I had ended up leaving my bone behind the low, outdoor shed housing the rubbish bins, an action which became engrained as habit over time. But every Friday, when we sat with our bones, I would also gnaw over Winston’s words about things being hidden in plain sight. What could he possibly mean?

I began to discover the answer to this quite some months later. Regrettably, Winston wasn’t present at the time. It was during the deepest of wintry days in January, with the outside world a place of unremitting bleakness, the branches of the trees outside Windsor Castle stark and barren and the grey skies leaden with rain. The Queen was just emerging from a very bad cold and it seemed that poor Winston had also succumbed to a seasonal bug, as he was eating less food than usual and with none of his customary zeal. He had taken to spending a great deal of time in his basket.

All three of us were with Her Majesty in her private sitting room one afternoon when, having glanced at the clock, she rose from her chair and made her way towards the door. Winston remained in his basket, his breathing laboured. Margaret looked up, ears alert. She was usually punctilious about accompanying Her Majesty on even the most routine of encounters, but that afternoon she seemed not to realise that the Queen was on her way to a meeting.

I followed Her Majesty when she left the sitting room. Her movements were slow but deliberate, on account of her still somewhat frail state. She took her time slipping into her coat and making her way from her private quarters. I had no idea where she was going, but I did have an idea who she was planning to meet.
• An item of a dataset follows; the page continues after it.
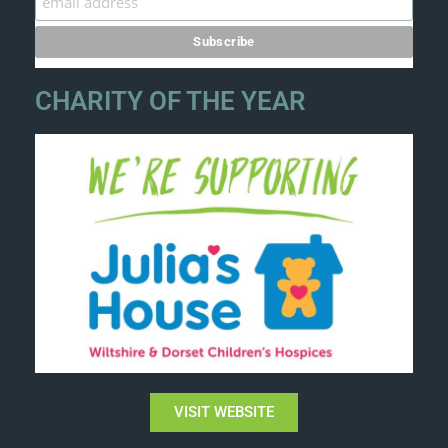
CHARITY OF THE YEAR
VISIT WEBSITE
As I trotted along beside her, aware of my responsibilities as the only royal corgi on duty that afternoon, I knew that during her most recent appointments’ meeting with private secretary, Julian, no mention had been made of an engagement today.

‘Does the Queen ever receive unscheduled visitors?’ I remembered Winston asking me during those early months, before answering his own question emphatically. ‘Never! Nobody just drops in to see Her Majesty. Nobody, that is, except Michael.’

The Queen’s footsteps led her through the castle and, shadowed discreetly by security, in the direction of St George’s Chapel.

For me, St George’s Chapel is the most magical chamber in the whole castle. It was in this sacred place that members of the royal family had been married over the centuries. It was here that the remains of kings and queens of Britain have been interred for the past six hundred years, including those of the first Queen Elizabeth in 1492.

In the semi-darkness, with the only light coming from the lamps in the warm, wooden choir stalls and the gold of the altar, there was a sense of mysticism, of connection to other dimensions of experience. Her Majesty and I made our way to the front of the chapel, along the black and white chequered floor. Above us, rows of heraldic flags were draped from both sides of the chapel, standards of ages past, magnificent colours rich with symbolism.

As security remained discreetly at the door, the Queen went to sit in one of the choir stalls nearest the altar. Her movements fragile, she sat down carefully, contemplating the altar, before taking in much more than that. It was as though ancient mystery reverberated down the ages to this particular place, on this silent midwinter afternoon. Had the energy of extraordinary events and people become imbued in the fabric of this medieval building? Was the Queen able to slip into an experience of timelessness that enabled her to put whatever was happening in her life into different perspective? I wondered if Her Majesty visited here to be touched by the transcendent and to experience a special kind of peace.